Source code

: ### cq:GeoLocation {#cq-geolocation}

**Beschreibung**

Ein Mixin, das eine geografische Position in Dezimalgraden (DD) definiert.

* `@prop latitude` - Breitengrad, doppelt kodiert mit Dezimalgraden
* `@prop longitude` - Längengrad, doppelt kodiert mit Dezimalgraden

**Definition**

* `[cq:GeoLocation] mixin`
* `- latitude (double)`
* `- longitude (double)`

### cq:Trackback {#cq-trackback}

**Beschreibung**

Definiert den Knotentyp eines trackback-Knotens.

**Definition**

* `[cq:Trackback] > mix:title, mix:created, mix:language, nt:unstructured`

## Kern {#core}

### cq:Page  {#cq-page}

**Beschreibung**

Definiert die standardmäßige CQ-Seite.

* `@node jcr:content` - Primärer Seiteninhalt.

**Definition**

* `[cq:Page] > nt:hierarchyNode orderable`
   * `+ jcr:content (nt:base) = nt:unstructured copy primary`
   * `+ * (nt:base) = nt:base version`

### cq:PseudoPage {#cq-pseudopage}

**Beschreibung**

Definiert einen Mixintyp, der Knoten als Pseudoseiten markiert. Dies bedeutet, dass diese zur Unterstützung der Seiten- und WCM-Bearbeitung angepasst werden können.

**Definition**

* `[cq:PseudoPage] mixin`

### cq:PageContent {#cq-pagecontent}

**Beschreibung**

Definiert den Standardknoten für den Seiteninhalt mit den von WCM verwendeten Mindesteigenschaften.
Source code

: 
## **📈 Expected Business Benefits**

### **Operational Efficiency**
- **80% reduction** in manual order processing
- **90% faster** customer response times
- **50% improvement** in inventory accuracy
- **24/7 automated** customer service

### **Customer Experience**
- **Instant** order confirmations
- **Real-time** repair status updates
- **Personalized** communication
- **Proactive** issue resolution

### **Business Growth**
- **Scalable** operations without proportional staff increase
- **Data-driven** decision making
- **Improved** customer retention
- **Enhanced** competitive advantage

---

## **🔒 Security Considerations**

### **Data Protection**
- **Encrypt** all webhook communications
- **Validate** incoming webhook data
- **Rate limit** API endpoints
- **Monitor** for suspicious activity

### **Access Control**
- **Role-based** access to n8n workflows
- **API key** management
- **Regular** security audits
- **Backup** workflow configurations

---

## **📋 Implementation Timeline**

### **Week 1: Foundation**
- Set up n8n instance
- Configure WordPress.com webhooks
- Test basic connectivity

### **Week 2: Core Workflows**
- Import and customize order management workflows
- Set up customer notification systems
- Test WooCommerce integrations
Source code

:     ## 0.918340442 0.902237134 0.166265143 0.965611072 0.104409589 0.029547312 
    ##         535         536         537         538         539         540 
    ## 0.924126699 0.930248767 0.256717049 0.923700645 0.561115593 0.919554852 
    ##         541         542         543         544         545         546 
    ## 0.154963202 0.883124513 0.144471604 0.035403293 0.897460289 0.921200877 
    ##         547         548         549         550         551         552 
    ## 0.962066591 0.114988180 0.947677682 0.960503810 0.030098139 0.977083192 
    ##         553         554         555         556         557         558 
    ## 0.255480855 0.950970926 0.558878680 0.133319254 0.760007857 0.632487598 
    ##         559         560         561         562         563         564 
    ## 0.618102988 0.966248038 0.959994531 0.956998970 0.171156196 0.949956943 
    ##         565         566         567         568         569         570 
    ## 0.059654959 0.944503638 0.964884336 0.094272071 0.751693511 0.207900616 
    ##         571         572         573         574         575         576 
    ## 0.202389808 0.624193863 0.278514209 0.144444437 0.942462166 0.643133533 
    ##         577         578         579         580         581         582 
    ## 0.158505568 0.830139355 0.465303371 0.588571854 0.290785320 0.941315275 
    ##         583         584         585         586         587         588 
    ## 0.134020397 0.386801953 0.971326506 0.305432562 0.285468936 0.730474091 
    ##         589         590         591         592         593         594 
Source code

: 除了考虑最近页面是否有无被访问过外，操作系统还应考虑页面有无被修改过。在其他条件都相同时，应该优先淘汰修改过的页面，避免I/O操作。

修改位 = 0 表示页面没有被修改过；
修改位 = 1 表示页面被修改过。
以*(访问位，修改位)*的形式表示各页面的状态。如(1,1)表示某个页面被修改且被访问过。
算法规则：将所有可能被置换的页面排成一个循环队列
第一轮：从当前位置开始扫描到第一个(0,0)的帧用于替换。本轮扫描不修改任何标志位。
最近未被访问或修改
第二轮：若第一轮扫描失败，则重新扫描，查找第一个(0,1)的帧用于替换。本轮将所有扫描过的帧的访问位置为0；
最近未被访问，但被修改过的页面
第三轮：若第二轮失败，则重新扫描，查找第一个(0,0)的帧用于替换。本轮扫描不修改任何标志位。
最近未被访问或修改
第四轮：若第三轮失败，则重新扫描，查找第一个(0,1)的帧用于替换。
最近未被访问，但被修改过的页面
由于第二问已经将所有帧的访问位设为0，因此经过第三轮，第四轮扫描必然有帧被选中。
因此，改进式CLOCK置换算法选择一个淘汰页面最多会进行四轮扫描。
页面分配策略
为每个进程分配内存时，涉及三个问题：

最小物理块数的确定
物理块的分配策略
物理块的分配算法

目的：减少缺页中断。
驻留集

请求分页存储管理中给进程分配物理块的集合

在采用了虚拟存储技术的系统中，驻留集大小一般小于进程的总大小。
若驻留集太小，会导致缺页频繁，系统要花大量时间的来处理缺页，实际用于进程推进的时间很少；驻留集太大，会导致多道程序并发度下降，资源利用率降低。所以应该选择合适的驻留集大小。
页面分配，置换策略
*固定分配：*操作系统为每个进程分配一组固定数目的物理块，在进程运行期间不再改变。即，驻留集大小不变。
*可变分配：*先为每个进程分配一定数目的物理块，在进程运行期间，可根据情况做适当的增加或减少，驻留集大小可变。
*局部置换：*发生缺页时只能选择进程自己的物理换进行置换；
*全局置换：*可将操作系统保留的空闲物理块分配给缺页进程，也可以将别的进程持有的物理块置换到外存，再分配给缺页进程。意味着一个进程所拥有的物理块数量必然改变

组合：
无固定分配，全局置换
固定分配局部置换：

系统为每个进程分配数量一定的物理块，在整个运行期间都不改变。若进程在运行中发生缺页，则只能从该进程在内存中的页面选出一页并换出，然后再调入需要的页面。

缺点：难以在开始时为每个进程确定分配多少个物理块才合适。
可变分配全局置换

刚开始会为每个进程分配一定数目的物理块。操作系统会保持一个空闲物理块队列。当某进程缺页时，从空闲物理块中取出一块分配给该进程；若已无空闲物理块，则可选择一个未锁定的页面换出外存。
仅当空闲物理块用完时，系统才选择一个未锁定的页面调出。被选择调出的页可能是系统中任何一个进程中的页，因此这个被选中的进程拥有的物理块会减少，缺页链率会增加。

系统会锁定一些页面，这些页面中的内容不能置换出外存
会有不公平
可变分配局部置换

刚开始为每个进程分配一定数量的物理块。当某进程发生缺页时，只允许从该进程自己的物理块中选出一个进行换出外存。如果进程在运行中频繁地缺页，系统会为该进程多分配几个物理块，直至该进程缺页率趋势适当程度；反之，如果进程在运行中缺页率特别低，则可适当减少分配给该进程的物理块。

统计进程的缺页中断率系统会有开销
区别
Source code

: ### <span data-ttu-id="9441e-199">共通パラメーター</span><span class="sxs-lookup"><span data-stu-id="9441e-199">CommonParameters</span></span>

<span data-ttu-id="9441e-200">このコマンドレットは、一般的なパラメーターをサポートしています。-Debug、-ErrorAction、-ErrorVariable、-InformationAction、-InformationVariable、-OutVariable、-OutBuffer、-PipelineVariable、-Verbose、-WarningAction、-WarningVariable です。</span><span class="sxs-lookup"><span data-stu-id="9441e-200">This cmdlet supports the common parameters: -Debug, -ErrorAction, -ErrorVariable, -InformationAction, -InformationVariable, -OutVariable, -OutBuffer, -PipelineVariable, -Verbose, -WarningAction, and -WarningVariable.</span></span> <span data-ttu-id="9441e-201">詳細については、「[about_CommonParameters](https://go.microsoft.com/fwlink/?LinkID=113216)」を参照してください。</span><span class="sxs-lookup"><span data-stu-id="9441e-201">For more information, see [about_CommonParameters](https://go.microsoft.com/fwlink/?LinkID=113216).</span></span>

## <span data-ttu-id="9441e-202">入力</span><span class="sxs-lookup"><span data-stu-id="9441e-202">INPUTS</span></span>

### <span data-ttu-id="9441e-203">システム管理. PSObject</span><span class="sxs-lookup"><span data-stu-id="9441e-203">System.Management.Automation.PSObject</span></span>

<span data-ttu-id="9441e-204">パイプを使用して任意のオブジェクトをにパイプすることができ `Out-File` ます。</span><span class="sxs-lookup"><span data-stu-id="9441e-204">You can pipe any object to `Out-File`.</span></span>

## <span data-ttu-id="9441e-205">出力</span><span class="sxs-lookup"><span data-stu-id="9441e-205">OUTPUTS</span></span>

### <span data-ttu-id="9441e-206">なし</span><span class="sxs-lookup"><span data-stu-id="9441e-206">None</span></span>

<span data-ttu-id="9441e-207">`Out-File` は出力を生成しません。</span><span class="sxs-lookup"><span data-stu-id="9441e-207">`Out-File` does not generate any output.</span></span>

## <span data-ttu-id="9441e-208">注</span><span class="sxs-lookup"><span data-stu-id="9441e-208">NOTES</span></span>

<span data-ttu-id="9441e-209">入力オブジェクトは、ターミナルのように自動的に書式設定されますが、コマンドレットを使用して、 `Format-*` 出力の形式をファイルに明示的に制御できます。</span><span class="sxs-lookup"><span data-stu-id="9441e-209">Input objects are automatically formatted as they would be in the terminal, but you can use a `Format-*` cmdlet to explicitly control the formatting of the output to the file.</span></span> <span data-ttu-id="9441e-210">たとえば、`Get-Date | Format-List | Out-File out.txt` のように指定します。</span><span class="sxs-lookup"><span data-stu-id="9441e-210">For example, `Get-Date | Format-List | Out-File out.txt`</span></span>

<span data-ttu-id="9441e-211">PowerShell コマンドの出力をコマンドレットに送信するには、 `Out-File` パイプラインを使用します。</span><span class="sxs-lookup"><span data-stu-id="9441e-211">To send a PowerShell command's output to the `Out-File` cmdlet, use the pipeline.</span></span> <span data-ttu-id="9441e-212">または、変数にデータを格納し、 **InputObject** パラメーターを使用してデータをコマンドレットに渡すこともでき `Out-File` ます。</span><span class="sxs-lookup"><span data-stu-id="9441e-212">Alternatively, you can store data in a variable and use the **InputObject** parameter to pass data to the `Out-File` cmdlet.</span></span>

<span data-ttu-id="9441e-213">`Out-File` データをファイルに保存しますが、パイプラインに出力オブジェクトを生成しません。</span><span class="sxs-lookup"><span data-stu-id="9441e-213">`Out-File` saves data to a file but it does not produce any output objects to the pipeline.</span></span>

----

What is required:
Each line in the data that holds the string "则重新扫描" should be found and copied.

Answer for the task:
第二轮：若第一轮扫描失败，则重新扫描，查找第一个(0,1)的帧用于替换。本轮将所有扫描过的帧的访问位置为0；
第三轮：若第二轮失败，则重新扫描，查找第一个(0,0)的帧用于替换。本轮扫描不修改任何标志位。
第四轮：若第三轮失败，则重新扫描，查找第一个(0,1)的帧用于替换。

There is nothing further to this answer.